Waar komen de hoge verwachtingen die we van onszelf hebben vandaan? Wij zijn de generatie die alles kan en alles wil. The sky’s the limit. We hebben zoveel kansen om richting te geven aan ons leven, als we dan nog niet eindigen waar we willen, hebben we dat alleen aan onszelf te danken. ‘Er is niemand om boos op te zijn behalve jezelf’, concludeert Jurre van den Berg, één van de auteurs van de special. Wat heeft het dan voor zin om de barricade op te gaan?
Of misschien richten we liever niet de schijnwerpers op onze problemen omdat we ons ervoor schamen. Willen we gewoon niet toegeven dat we, zoals één van de aanwezigen bij het debat het keihard benoemde, ‘mislukt’ zijn? Launspach: ‘Twintigers zijn bang om als zwak gezien te worden, bovendien is je leven een marketingelement voor jezelf geworden. Facebook is bij uitstek de plek om te laten zien hoe goed het met je gaat.’
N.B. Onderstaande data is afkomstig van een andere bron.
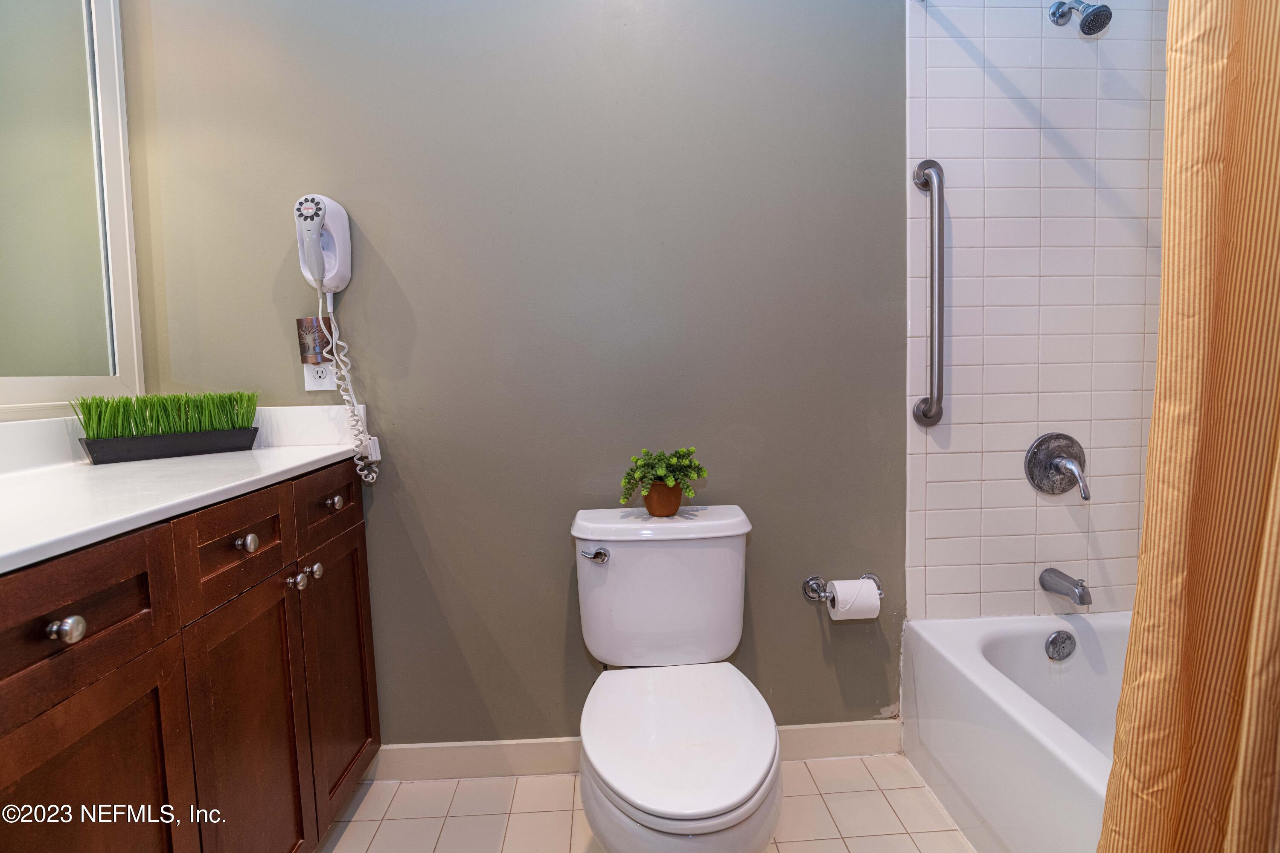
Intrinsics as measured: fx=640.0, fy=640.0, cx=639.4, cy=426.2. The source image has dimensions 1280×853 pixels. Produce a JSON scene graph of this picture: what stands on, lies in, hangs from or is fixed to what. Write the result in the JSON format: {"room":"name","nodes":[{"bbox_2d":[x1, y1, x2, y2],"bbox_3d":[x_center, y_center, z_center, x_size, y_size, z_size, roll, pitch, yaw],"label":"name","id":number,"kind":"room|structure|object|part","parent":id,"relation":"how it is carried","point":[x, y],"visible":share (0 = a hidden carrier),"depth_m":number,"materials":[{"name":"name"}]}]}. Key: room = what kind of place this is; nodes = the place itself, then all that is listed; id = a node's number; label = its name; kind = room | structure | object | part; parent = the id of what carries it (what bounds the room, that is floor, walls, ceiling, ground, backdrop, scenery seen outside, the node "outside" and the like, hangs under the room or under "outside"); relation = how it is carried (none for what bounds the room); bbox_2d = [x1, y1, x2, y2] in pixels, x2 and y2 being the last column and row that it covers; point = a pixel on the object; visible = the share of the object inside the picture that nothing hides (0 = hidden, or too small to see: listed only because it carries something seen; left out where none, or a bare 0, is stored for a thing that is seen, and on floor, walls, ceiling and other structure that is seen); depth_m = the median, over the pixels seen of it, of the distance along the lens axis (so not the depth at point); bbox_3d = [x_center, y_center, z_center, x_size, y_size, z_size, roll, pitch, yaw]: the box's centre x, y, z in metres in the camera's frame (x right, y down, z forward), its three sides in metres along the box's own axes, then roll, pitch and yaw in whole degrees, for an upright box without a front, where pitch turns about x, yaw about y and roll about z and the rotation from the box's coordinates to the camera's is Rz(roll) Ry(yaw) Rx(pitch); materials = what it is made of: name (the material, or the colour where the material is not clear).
{"room":"bathroom","nodes":[
{"label":"bathroom","id":0,"kind":"room"},
{"bbox_2d":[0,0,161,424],"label":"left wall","id":1,"kind":"structure","parent":0,"point":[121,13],"depth_m":1.55,"materials":[{"name":"paint"}]},
{"bbox_2d":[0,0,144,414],"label":"mirror","id":2,"kind":"object","parent":1,"relation":"attached to","point":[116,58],"visible":1,"depth_m":1.42,"materials":[{"name":"mirror"}]},
{"bbox_2d":[124,0,902,744],"bbox_3d":[-0.148,-0.335,1.741,2.300,2.561,0.126,-2,5,-3],"label":"gray wall","id":3,"kind":"structure","parent":0,"point":[554,630],"depth_m":1.68,"materials":[{"name":"grey paint"}]},
{"bbox_2d":[301,361,335,390],"bbox_3d":[-0.823,-0.148,1.640,0.072,0.117,0.009,-2,5,-3],"label":"wall outlet","id":4,"kind":"object","parent":3,"relation":"attached to","point":[327,382],"visible":0.58,"depth_m":1.64,"materials":[{"name":"white plastic"}]},
{"bbox_2d":[294,317,333,363],"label":"night light","id":5,"kind":"object","parent":4,"relation":"attached to","point":[304,349],"visible":0.88,"depth_m":1.62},
{"bbox_2d":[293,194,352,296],"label":"hair dryer","id":6,"kind":"object","parent":3,"relation":"attached to","point":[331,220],"visible":0.94,"depth_m":1.57,"materials":[{"name":"white plastic"}]},
{"bbox_2d":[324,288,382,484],"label":"power cord","id":7,"kind":"object","parent":6,"relation":"hanging from","point":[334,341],"visible":0.95,"depth_m":1.59,"materials":[{"name":"white plastic"}]},
{"bbox_2d":[366,721,902,781],"bbox_3d":[-0.020,0.904,1.783,1.489,0.099,0.014,-2,5,-3],"label":"baseboard","id":8,"kind":"structure","parent":3,"relation":"attached to","point":[534,747],"depth_m":1.76,"materials":[{"name":"white paint"}]},
{"bbox_2d":[802,573,883,606],"bbox_3d":[0.557,0.440,1.729,0.218,0.054,0.079,-2,5,-3],"label":"toilet paper holder","id":9,"kind":"object","parent":3,"relation":"attached to","point":[813,580],"visible":0.67,"depth_m":1.74,"materials":[{"name":"silver metal"}]},
{"bbox_2d":[826,576,881,621],"bbox_3d":[0.565,0.460,1.699,0.113,0.101,0.090,-2,5,-3],"label":"toilet paper roll","id":10,"kind":"object","parent":9,"relation":"on","point":[840,610],"visible":0.95,"depth_m":1.66,"materials":[{"name":"white paper"}]},
{"bbox_2d":[318,753,980,852],"bbox_3d":[0.249,1.086,0.708,2.965,0.099,2.402,-2,5,-3],"label":"floor","id":11,"kind":"structure","parent":0,"point":[367,804],"depth_m":1.59,"materials":[{"name":"beige tile"}]},
{"bbox_2d":[0,456,383,852],"bbox_3d":[-0.914,0.577,1.064,0.563,0.924,1.300,-2,5,-3],"label":"vanity cabinet","id":12,"kind":"object","parent":11,"relation":"on","point":[156,695],"visible":0.87,"depth_m":0.99,"materials":[{"name":"brown wood"}]},
{"bbox_3d":[-0.734,0.258,0.820,0.031,0.032,0.031,-2,5,-3],"label":"knob","id":13,"kind":"part","parent":12,"relation":"part of","materials":[{"name":"silver metal"}]},
{"bbox_3d":[-0.729,0.253,0.822,0.034,0.150,0.356,-2,5,-3],"label":"drawer","id":14,"kind":"part","parent":12,"relation":"part of","materials":[{"name":"brown wood"}]},
{"bbox_3d":[-0.723,0.706,0.874,0.030,0.622,0.339,-2,5,-3],"label":"cabinet door","id":15,"kind":"part","parent":12,"relation":"part of","materials":[{"name":"brown wood"}]},
{"bbox_2d":[0,405,368,571],"bbox_3d":[-0.978,0.063,1.101,0.617,0.134,1.415,-2,5,-3],"label":"countertop","id":16,"kind":"structure","parent":12,"relation":"on","point":[321,456],"depth_m":1.19,"materials":[{"name":"white stone"}]},
{"bbox_2d":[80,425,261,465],"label":"planter","id":17,"kind":"object","parent":16,"relation":"on","point":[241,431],"visible":0.81,"depth_m":1.41,"materials":[{"name":"black"}]},
{"bbox_2d":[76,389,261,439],"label":"artificial grass","id":18,"kind":"structure","parent":17,"relation":"in","point":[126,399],"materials":[{"name":"green plant"}]},
{"bbox_3d":[-0.726,0.217,1.186,0.032,0.143,0.324,-2,5,-3],"label":"drawer","id":19,"kind":"part","parent":12,"relation":"part of","materials":[{"name":"brown wood"}]},
{"bbox_3d":[-0.743,0.219,1.212,0.030,0.032,0.032,-2,5,-3],"label":"knob","id":20,"kind":"part","parent":12,"relation":"part of","materials":[{"name":"silver metal"}]},
{"bbox_3d":[-0.722,0.674,1.246,0.032,0.633,0.353,-2,5,-3],"label":"cabinet door","id":21,"kind":"part","parent":12,"relation":"part of","materials":[{"name":"brown wood"}]},
{"bbox_3d":[-0.733,0.328,1.364,0.030,0.032,0.031,-2,5,-3],"label":"knob","id":22,"kind":"part","parent":12,"relation":"part of","materials":[{"name":"silver metal"}]},
{"bbox_3d":[-0.735,0.323,1.440,0.031,0.032,0.032,-2,5,-3],"label":"knob","id":23,"kind":"part","parent":12,"relation":"part of","materials":[{"name":"silver metal"}]},
{"bbox_3d":[-0.730,0.180,1.536,0.025,0.137,0.364,-2,5,-3],"label":"drawer","id":24,"kind":"part","parent":12,"relation":"part of","materials":[{"name":"brown wood"}]},
{"bbox_3d":[-0.728,0.181,1.528,0.032,0.034,0.032,-2,5,-3],"label":"knob","id":25,"kind":"part","parent":12,"relation":"part of","materials":[{"name":"metal"}]},
{"bbox_3d":[-0.733,0.625,1.593,0.030,0.602,0.364,-2,5,-3],"label":"cabinet door","id":26,"kind":"part","parent":12,"relation":"part of","materials":[{"name":"brown wood"}]},
{"bbox_2d":[568,501,786,852],"bbox_3d":[0.077,0.612,1.370,0.449,0.753,0.746,-2,5,-3],"label":"toilet","id":27,"kind":"object","parent":11,"relation":"on","point":[609,560],"visible":0.99,"depth_m":1.34,"materials":[{"name":"white ceramic"}]},
{"bbox_3d":[-0.111,0.311,1.554,0.064,0.033,0.039,-2,5,-3],"label":"flush lever","id":28,"kind":"part","parent":27,"relation":"part of","materials":[{"name":"silver metal"}]},
{"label":"tank lid","id":29,"kind":"part","parent":27,"relation":"part of","materials":[{"name":"white ceramic"}]},
{"bbox_2d":[642,480,683,517],"bbox_3d":[0.059,0.181,1.602,0.106,0.085,0.101,-2,5,-3],"label":"plant pot","id":30,"kind":"object","parent":27,"relation":"on","point":[679,496],"visible":0.73,"depth_m":1.57,"materials":[{"name":"brown ceramic"}]},
{"bbox_2d":[619,446,706,506],"bbox_3d":[0.058,0.131,1.586,0.219,0.159,0.193,-2,5,-3],"label":"potted plant","id":31,"kind":"object","parent":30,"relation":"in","point":[662,473],"visible":0.99,"depth_m":1.55,"materials":[{"name":"green plant"}]},
{"bbox_3d":[0.080,0.601,1.332,0.378,0.039,0.475,-2,5,-3],"label":"lid","id":32,"kind":"part","parent":27,"relation":"part of","materials":[{"name":"white plastic"}]},
{"bbox_2d":[900,611,1134,852],"bbox_3d":[1.150,0.792,1.115,0.745,0.378,1.500,-2,5,-3],"label":"bathtub","id":33,"kind":"object","parent":11,"relation":"on","point":[975,667],"visible":0.68,"depth_m":1.53,"materials":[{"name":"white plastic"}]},
{"bbox_2d":[1044,628,1076,661],"bbox_3d":[1.132,0.589,1.718,0.078,0.077,0.031,-2,5,-3],"label":"overflow drain","id":34,"kind":"object","parent":33,"relation":"attached to","point":[1055,643],"visible":0.97,"depth_m":1.71,"materials":[{"name":"silver metal"}]},
{"bbox_2d":[902,0,1168,622],"bbox_3d":[1.162,-0.409,1.745,0.778,2.253,0.093,-2,5,-3],"label":"tiled wall","id":35,"kind":"structure","parent":0,"point":[978,588],"depth_m":1.73,"materials":[{"name":"white tile"}]},
{"bbox_2d":[910,158,946,427],"bbox_3d":[0.763,-0.340,1.675,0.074,0.698,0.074,-2,5,-3],"label":"grab bar","id":36,"kind":"object","parent":35,"relation":"attached to","point":[938,173],"visible":0.98,"depth_m":1.65,"materials":[{"name":"silver metal"}]},
{"bbox_2d":[1024,432,1089,500],"bbox_3d":[1.140,0.108,1.711,0.172,0.180,0.088,-2,5,-3],"label":"shower valve","id":37,"kind":"object","parent":35,"relation":"attached to","point":[1055,471],"visible":0.98,"depth_m":1.73,"materials":[{"name":"silver metal"}]},
{"bbox_2d":[1038,567,1091,607],"bbox_3d":[1.138,0.425,1.703,0.060,0.074,0.145,-2,5,-3],"label":"tub spout","id":38,"kind":"object","parent":35,"relation":"attached to","point":[1080,595],"visible":0.97,"depth_m":1.68,"materials":[{"name":"silver metal"}]},
{"bbox_2d":[1049,0,1112,34],"bbox_3d":[1.081,-1.023,1.566,0.085,0.165,0.156,-2,5,-3],"label":"shower head","id":39,"kind":"object","parent":35,"relation":"attached to","point":[1083,28],"visible":0.98,"depth_m":1.53},
{"bbox_2d":[1096,0,1279,852],"bbox_3d":[0.780,-0.093,0.693,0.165,2.102,0.640,-2,5,-3],"label":"shower curtain","id":40,"kind":"object","parent":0,"point":[1276,560],"visible":1,"depth_m":0.85,"materials":[{"name":"fabric"}]}
]}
Op maandag 3 juni bogen twintig twintigers zich ook al over hetzelfde thema in debatcentrum De Rode Hoed in Amsterdam, tijdens een avond met de titel: ‘De eeuwige stagiair’. Volgens panelleden zouden we juist wél gebruik moeten maken van sociale media als Facebook om aan een baan te komen. Eén van de aanwezigen die haar baan via Twitter regelde, twitterde simpelweg ‘hoi, ik ben afgestudeerd, is er een baan ergens?’. Binnen no time werd ze geretweet omdat ze, zo zegt ze zelf, de ‘gunfactor’ had. Als we onze schaamte opzij zetten en onze problemen en frustraties met elkaar delen, zou dat ons nog wel eens kunnen helpen.
Waarom hebben we niet meer de behoefte om ons te verzamelen op de Dam en onze frustraties eruit te schreeuwen? ‘Dat heeft toch geen zin’, verzucht een student in Spui25 na een lange stilte. Onze generatie heeft geen vertrouwen meer in klassiek idealisme, we moeten pragmatisch zijn. We zijn wel boos, maar uiten dat niet collectief. Onze idealen zijn op de achtergrond komen te staan. Eigenlijk moeten we gewoon weer eens lekker ouderwets boos worden.